*** INPUT FOR THIS TASK Section Begins ***

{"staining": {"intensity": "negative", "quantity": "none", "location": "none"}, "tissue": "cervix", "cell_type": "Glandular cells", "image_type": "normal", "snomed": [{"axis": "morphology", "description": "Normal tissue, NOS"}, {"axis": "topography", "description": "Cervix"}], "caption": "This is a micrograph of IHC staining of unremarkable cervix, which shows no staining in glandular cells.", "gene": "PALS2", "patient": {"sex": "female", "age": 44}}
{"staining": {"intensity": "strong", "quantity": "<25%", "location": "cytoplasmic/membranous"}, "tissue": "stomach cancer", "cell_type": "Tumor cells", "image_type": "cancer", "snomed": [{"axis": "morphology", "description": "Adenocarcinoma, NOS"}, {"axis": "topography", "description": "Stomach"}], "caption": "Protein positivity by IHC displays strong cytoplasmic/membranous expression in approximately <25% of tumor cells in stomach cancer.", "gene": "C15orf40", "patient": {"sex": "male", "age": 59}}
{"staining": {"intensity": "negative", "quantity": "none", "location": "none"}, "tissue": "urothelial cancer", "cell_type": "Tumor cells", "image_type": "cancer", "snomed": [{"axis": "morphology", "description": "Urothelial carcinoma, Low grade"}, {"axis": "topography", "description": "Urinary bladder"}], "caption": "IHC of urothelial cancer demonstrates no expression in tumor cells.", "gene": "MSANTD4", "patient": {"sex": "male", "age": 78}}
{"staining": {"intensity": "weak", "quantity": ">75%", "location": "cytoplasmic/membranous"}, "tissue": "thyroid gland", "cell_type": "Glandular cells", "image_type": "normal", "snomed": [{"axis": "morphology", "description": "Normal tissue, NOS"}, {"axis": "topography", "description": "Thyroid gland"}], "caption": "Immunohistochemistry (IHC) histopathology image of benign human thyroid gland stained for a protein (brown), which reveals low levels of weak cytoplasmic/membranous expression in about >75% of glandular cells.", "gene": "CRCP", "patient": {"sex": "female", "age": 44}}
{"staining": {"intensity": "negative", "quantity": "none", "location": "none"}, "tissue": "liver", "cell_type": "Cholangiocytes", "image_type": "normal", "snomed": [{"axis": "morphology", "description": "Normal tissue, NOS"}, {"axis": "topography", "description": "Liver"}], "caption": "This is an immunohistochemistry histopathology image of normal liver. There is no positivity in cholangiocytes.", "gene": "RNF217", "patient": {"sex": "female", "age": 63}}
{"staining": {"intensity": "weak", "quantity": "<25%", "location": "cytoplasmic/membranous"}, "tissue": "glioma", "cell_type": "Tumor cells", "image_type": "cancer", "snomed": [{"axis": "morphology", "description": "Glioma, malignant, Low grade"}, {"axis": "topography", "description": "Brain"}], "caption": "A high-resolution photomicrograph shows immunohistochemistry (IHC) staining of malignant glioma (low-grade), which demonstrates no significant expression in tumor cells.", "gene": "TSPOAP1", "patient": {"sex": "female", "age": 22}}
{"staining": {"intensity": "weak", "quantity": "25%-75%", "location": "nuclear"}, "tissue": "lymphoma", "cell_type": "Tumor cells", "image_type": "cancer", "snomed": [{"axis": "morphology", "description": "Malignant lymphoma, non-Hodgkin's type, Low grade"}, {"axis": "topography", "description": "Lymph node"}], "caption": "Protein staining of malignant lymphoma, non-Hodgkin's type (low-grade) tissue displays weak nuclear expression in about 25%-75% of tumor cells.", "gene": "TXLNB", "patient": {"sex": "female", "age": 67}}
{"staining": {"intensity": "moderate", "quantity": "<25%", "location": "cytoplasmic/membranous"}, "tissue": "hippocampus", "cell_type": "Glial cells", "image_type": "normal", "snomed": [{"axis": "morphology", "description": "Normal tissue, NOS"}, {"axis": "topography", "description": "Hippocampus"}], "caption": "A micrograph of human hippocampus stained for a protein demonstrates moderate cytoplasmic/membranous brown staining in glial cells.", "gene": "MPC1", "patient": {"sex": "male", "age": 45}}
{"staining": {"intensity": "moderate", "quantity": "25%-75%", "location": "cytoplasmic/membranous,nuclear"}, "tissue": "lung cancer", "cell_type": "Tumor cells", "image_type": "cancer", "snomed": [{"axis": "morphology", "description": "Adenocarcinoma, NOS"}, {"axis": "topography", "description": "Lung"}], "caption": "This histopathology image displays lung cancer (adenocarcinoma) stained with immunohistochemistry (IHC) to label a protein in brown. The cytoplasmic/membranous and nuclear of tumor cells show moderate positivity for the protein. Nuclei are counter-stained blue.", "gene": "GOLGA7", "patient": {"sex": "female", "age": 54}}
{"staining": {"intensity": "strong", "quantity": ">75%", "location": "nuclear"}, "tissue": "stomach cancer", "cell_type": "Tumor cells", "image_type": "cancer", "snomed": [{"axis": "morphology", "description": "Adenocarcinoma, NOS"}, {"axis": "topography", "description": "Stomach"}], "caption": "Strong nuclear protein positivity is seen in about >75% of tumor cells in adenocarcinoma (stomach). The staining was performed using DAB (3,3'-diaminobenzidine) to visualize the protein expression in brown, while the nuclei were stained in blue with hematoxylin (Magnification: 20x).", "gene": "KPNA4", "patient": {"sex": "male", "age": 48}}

*** INPUT FOR THIS TASK Section Ends ***

ABOUT THIS TASK: The required output is every line above from the one with "of urothelial cancer" down to the one with "high-resolution photomicrograph shows", restated word for word, ends included.

WRITTEN ANSWER:
{"staining": {"intensity": "negative", "quantity": "none", "location": "none"}, "tissue": "urothelial cancer", "cell_type": "Tumor cells", "image_type": "cancer", "snomed": [{"axis": "morphology", "description": "Urothelial carcinoma, Low grade"}, {"axis": "topography", "description": "Urinary bladder"}], "caption": "IHC of urothelial cancer demonstrates no expression in tumor cells.", "gene": "MSANTD4", "patient": {"sex": "male", "age": 78}}
{"staining": {"intensity": "weak", "quantity": ">75%", "location": "cytoplasmic/membranous"}, "tissue": "thyroid gland", "cell_type": "Glandular cells", "image_type": "normal", "snomed": [{"axis": "morphology", "description": "Normal tissue, NOS"}, {"axis": "topography", "description": "Thyroid gland"}], "caption": "Immunohistochemistry (IHC) histopathology image of benign human thyroid gland stained for a protein (brown), which reveals low levels of weak cytoplasmic/membranous expression in about >75% of glandular cells.", "gene": "CRCP", "patient": {"sex": "female", "age": 44}}
{"staining": {"intensity": "negative", "quantity": "none", "location": "none"}, "tissue": "liver", "cell_type": "Cholangiocytes", "image_type": "normal", "snomed": [{"axis": "morphology", "description": "Normal tissue, NOS"}, {"axis": "topography", "description": "Liver"}], "caption": "This is an immunohistochemistry histopathology image of normal liver. There is no positivity in cholangiocytes.", "gene": "RNF217", "patient": {"sex": "female", "age": 63}}
{"staining": {"intensity": "weak", "quantity": "<25%", "location": "cytoplasmic/membranous"}, "tissue": "glioma", "cell_type": "Tumor cells", "image_type": "cancer", "snomed": [{"axis": "morphology", "description": "Glioma, malignant, Low grade"}, {"axis": "topography", "description": "Brain"}], "caption": "A high-resolution photomicrograph shows immunohistochemistry (IHC) staining of malignant glioma (low-grade), which demonstrates no significant expression in tumor cells.", "gene": "TSPOAP1", "patient": {"sex": "female", "age": 22}}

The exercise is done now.